▶ [Data for this exercise]
↓↓↓

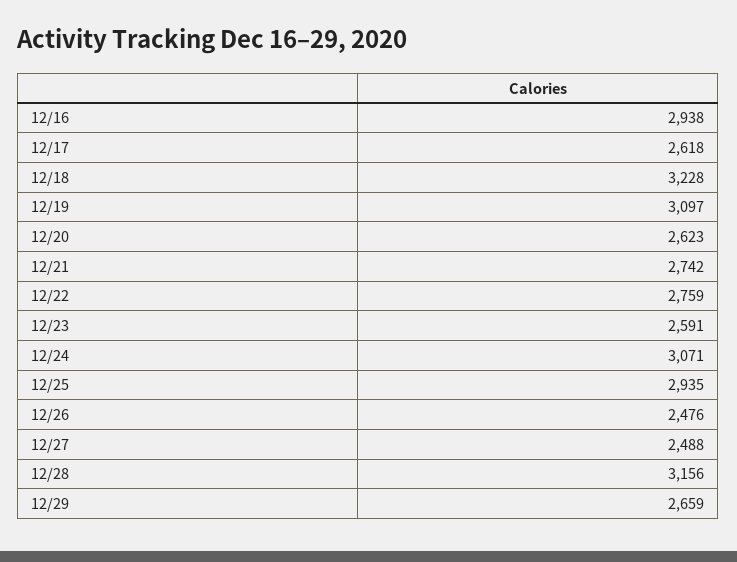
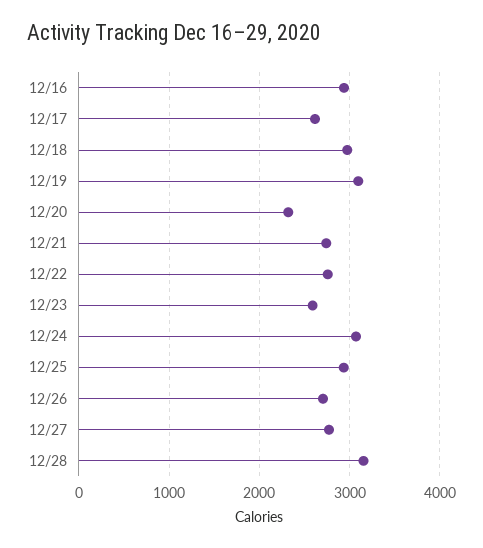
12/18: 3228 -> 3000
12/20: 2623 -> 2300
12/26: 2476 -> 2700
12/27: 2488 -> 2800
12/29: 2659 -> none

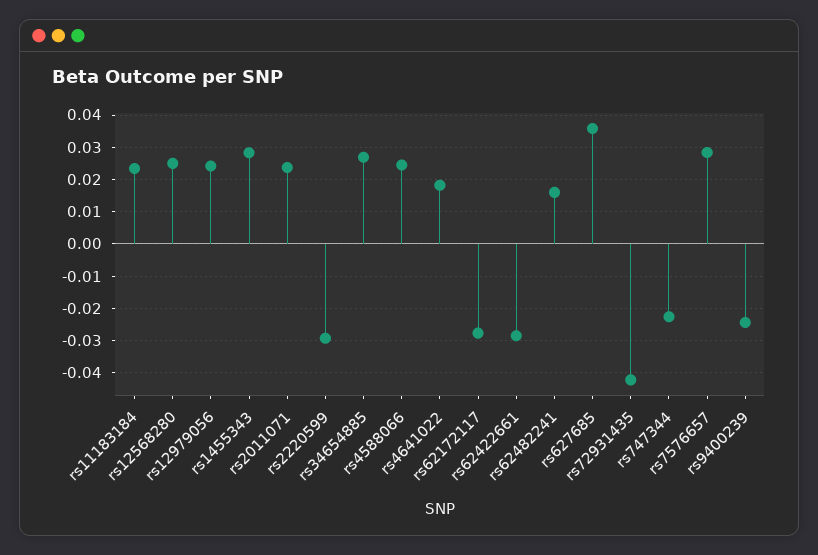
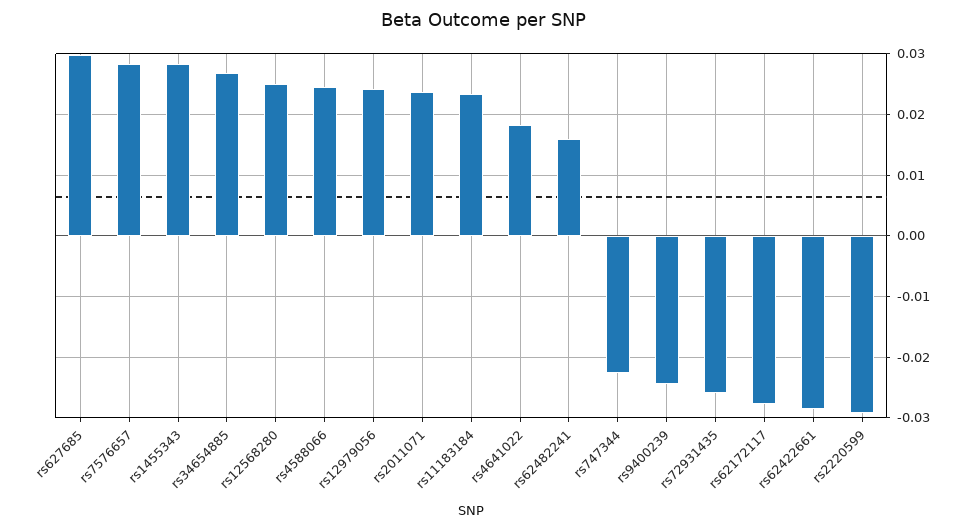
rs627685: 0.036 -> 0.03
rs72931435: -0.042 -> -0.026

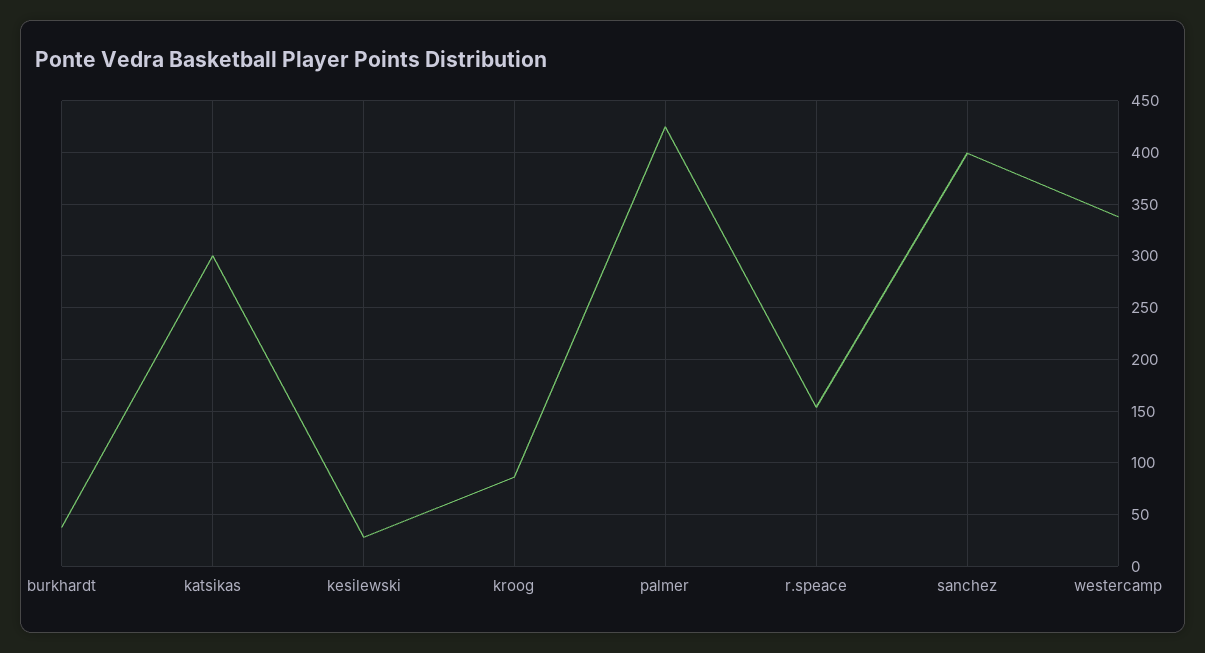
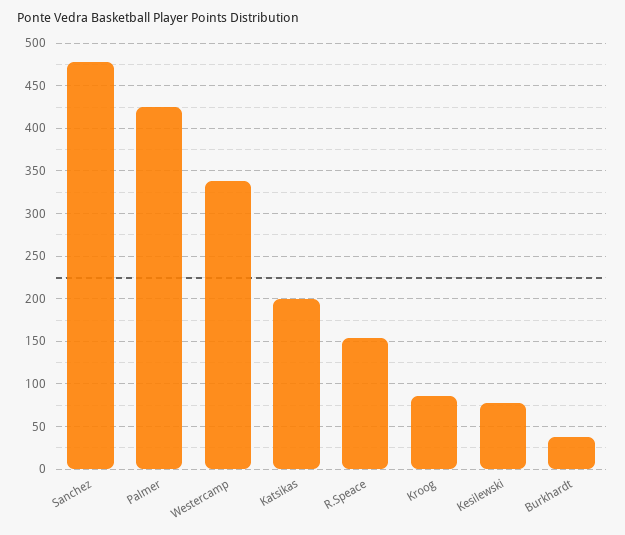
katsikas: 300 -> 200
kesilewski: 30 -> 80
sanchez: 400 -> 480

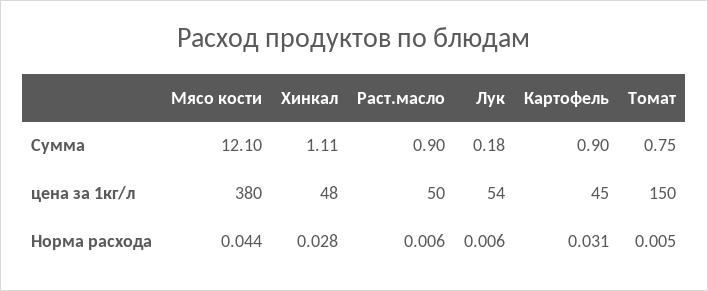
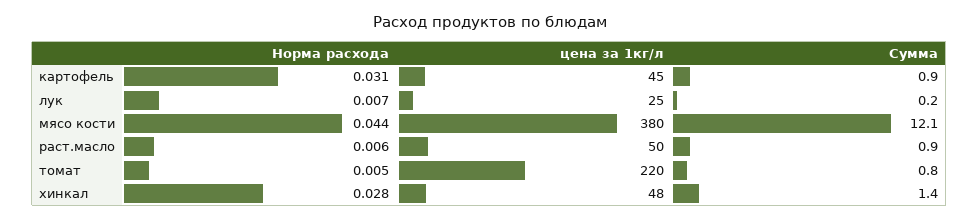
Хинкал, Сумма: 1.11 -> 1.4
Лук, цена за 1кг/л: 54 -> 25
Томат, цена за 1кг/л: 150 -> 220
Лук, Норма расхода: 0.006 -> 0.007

↑↑↑

▶ [To-do item] Which lines above include "цена"? Show each of them by copying it.

▶ [Answer for the task]
Лук, цена за 1кг/л: 54 -> 25
Томат, цена за 1кг/л: 150 -> 220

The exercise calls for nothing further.